Sometimes the best thing that we can do for people who are suffering, is to help take them out of their pain. This act can allow these continuously tortured individuals to hopefully gain some sort of peace and solace. I feel that this idea relates to the passage we analyzed in class, from Zone One. In my opinion, the protagonist, Mark Spitz, equates this idea to the skels that he is forced to put down. “They deserved release from their blood sentence. He was an angel of death ushering these things on their stalled journey from this sphere” (Whitehead 15). Mark acts in a sort of merciful way, by helping to release these already dead people from their second, consuming lives as skels. It seems like Mark does not view his job as a duty to make the city a better place for the future, but instead as someone who is acting to give these people the true peace they deserve after death. Typically in our society, when a person passes away, we wish that they “rest in peace”. In this situation, hopefully Mark’s seemingly savage-like actions are allowing these people to gain this peace.
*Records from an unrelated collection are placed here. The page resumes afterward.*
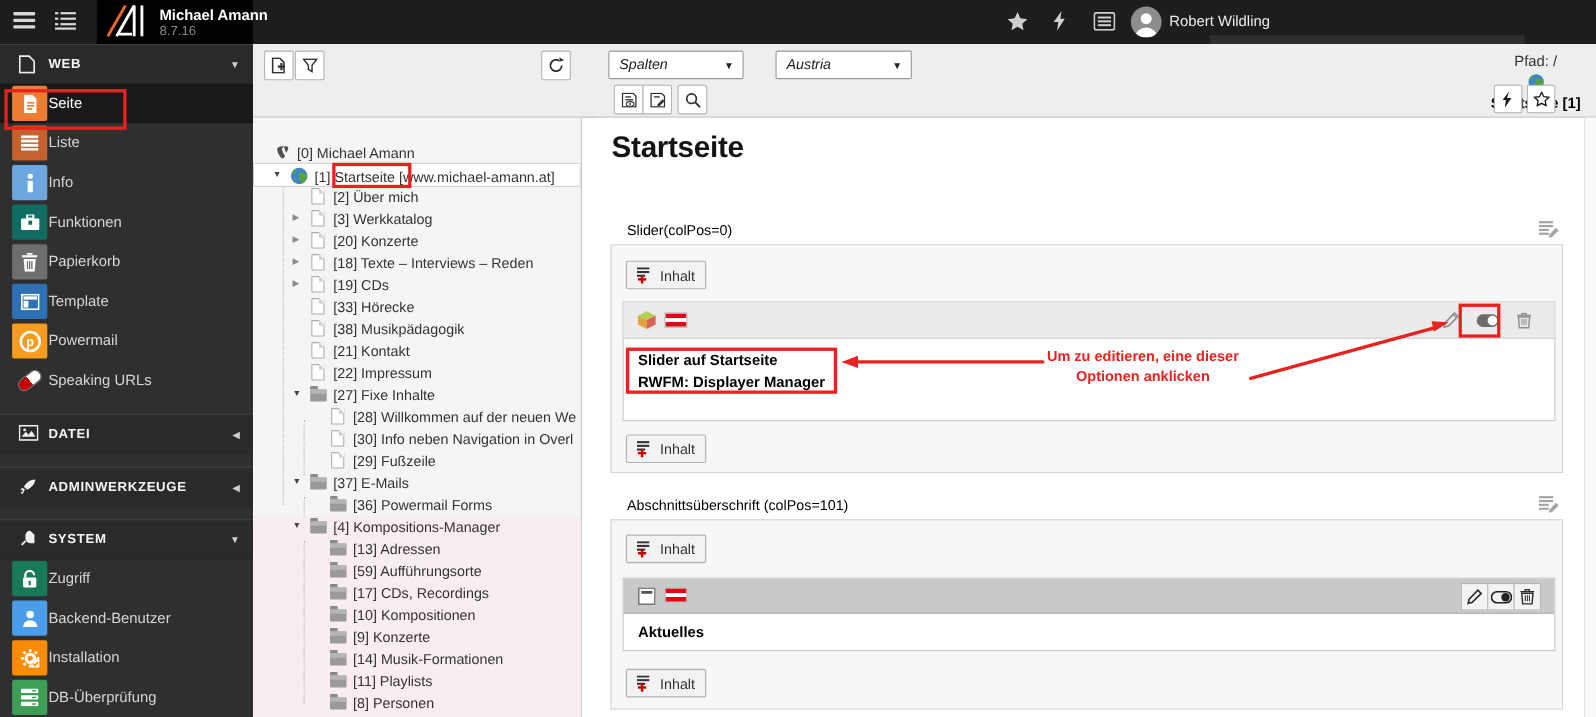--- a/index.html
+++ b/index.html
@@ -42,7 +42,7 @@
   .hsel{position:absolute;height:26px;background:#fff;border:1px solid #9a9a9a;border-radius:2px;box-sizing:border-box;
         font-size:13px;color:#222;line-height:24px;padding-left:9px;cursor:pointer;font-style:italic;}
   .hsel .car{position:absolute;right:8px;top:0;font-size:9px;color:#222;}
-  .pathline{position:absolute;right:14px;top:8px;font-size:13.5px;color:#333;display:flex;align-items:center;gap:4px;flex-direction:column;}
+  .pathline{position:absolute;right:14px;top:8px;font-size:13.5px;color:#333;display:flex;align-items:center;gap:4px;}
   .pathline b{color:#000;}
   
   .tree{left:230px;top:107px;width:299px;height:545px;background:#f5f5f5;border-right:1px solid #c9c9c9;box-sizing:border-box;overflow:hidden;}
The last part of this passage “Not a mere exterminator eliminating pests” remains very powerful to me. Textually, this helps demonstrate that at least Mark, does not view himself as a mere sweeper “exterminating” people thoughtlessly, like his teammate, Gary. Instead, he sees these skels more as victims and not as a common enemy. When Mark comes across these infected individuals, he sees his friends or his teachers in the faces of these victims.
Similarly, we often see our loved ones who have battled through untreatable illnesses, eventually end up in hospice- care facilities. They usually have lived a very jovial life, which is drastically different from their second, hospice-stricken life. Ultimately, many families act with the same thoughts in mind as Mark, and question whether or not to let their loved ones continue to suffer or help them seek that peace which they deserve.